Hey, I like to run and gun like everyone else. If the fish are ‘going,’ it’s hard to beat the wham-bam and move on approach. Likewise, if I’m scouting new water it makes sense to put on a bucktail, surface bait or some other search bait that lets me cover and learn the water quickly.
But what about other times? With age I’m becoming convinced I have to fish spots more thoroughly. The question is what does ‘thoroughly’ mean?
There are a number of factors involved. Lake type is important. You have to fish slower and use more and shorter casts the dirtier or more stained the water to pick apart or snipe away at each piece of structure. The type of structure can make a big difference. A sand bar doesn’t need the number of casts that a thick weed bed does. A host of other conditions such as wind, rain, algae or light conditions always enter the equation, but I’ve written about all that before in my book.
What I want to do here is take a new look at what ‘thoroughly’ means. With ever expanding knowledge and theory, with advances in technology and technique, I believe fishing a spot thoroughly goes way beyond traditional approaches. With thought and creativity we can locate new spots on our old ones.
Let’s use a clear water mid lake reef as an example. Lets also assume we have a steady moderate wind.
Graphic A shows water flow (wind current) in a typical unobstructed basin. Note that the water pushed to the windward side obviously returns, usually at the depth of the thermocline if the lake stratifies.
Graphic B shows what happens when structure, here a submerged reef, is contacted by this water flow.

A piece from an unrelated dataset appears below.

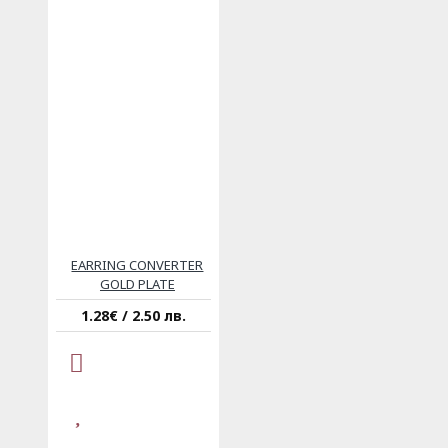
EARRING CONVERTER
GOLD PLATE
1.28€ / 2.50 лв.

The red Xs show traditional spots or locations on the reef that should be covered carefully. These spots are likely still the best, but covering just them is no longer being thorough in my opinion.
Note the effect on the returning water column when it contacts the reef. The entire column is disrupted and deflected upwards. The entire food chain is likewise disrupted and deflected up along with a mixing and change of water temperature and oxygen levels. Chaos and turmoil. Guess where predators go? Yep, wherever chaos and turmoil exists. When the entire column gets near the surface the wind takes over again so these consequences are dispersed downwind in a fairly wide area. Birds and a few walleye fishermen have long known about this downwind area. Its time for muskie fisherman to fish it as well.
Note also the friction-induced deep eddy on the windblown side. I suspect that’s another spot on a spot worth a trolling pass or two just above the thermocline.
Covering these spots-the Xs marked in green-gives ‘thorough’ the new meaning I’m talking about.
The point, is to thoroughly fish this reef we should consider much more than the traditional. We can use flow studies and research to find these and other likely spots (see esoxresearch.com); we can use electronics to aid us (locate the thermocline depth, confirm the extent of the baitfish spread downwind, etc.); and modern techniques to properly and efficiently fish them (since the fish are likely shallow in or just below the entire food chain downwind of the reef, maybe planer board trolling in that area would be the ticket).
You see where I’m going with this. Apply this kind of analysis and approach to other structures, and a host of opportunities likely awaits the ‘thorough’ fisherman. How about where the wind induced return flow contacts the calm side hard bottom? Chaos and turmoil.
Exciting stuff. New frontiers. Enough weirdness for one article for sure.
Remember thinking is just being thoughtful. See you next issue.